Looking at the flights online, I could hardly imagine myself being there on that plane within a few days. I wished that I could just lay back and close my eyes and the problem would go away. I calmed down and thought about it. There is a  pandemic. It spreads like wildfire, it is deadly, and it is near me. I want to be home with my family in a country that I know. I realized that if I stayed in the US my fear would only continue to grow. I looked at the situation as if I was amid a war, only the enemy was invisible but ubiquitous. Ultimately, I decided to leave, but then had to deal with countless cancelled bookings.  Finally, I got a ticket from New York to Shanghai scheduled to leave on March 24th. I wore face masks and my ski goggles throughout the whole trip because I feared catching the virus on the plane. After taking three flights over a span of three days, I arrived in Shanghai. 

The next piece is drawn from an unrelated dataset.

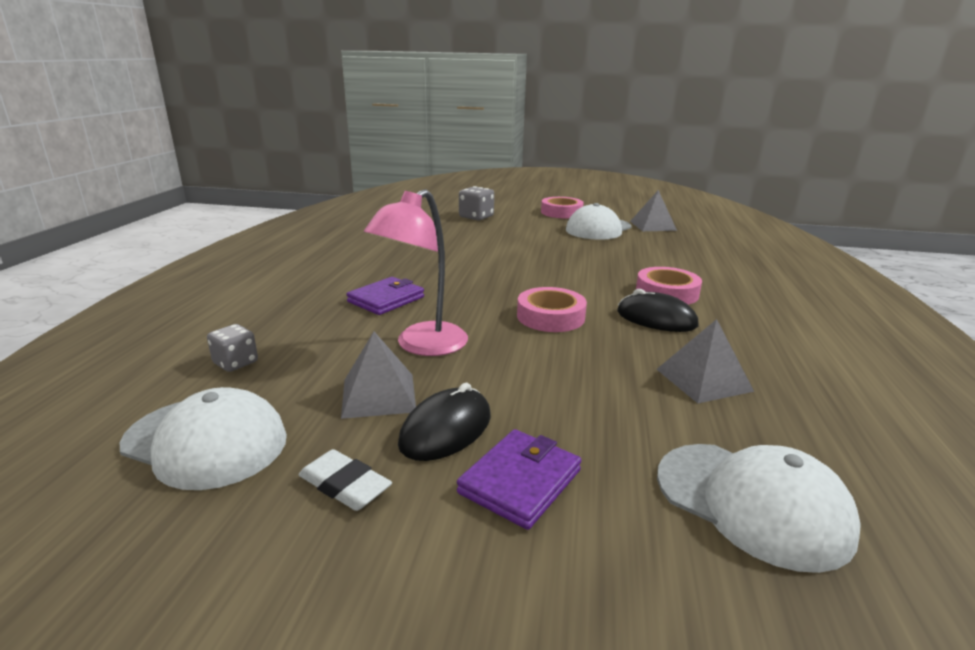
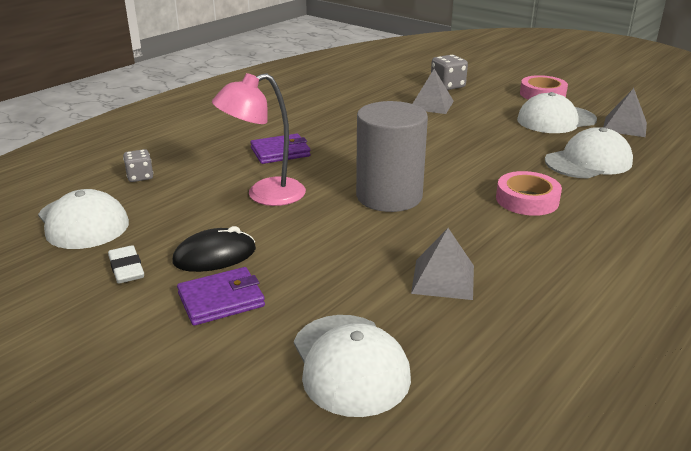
camera: 30 degrees right, 5 degrees up
grey pyramid [341,332,416,419] -> grey pyramid moved to [413,69,454,114]
pink tape [517,287,587,332] -> grey cylinder [356,101,428,212]
black mouse [617,289,698,332] -> none
none -> white cap [545,127,633,179]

The 15-hour long flight home was an Odyssey compared to the numerous other flights I have taken in the past. The Odyssey was surreal. The atmosphere on the plane was death-like, with people being packed side by side. It was like every person on the flight was distrustful of the others and fearful that someone on the flight would spread the virus to them unknowingly; as if we were all going to a funeral. After I arrived, I had to be self-quarantined for 14 days in a hotel by myself. It was a waiting game to see whether I caught the virus on the journey back home or not. Luckily, after the 14 days, I tested negative, and I finally went home. When I saw my mom, all that anxiousness and fear went away.   It was a deliverance.

In retrospect, the entire journey felt surreal. I believe in some sense my survival instinct was triggered and it compelled me to go home. During such a chaotic period, finishing school became far less important than feeling safe with my family.  Although I had a loving host family who guaranteed my security, it is a fact that sometimes no one except your family can give you the love and security you need.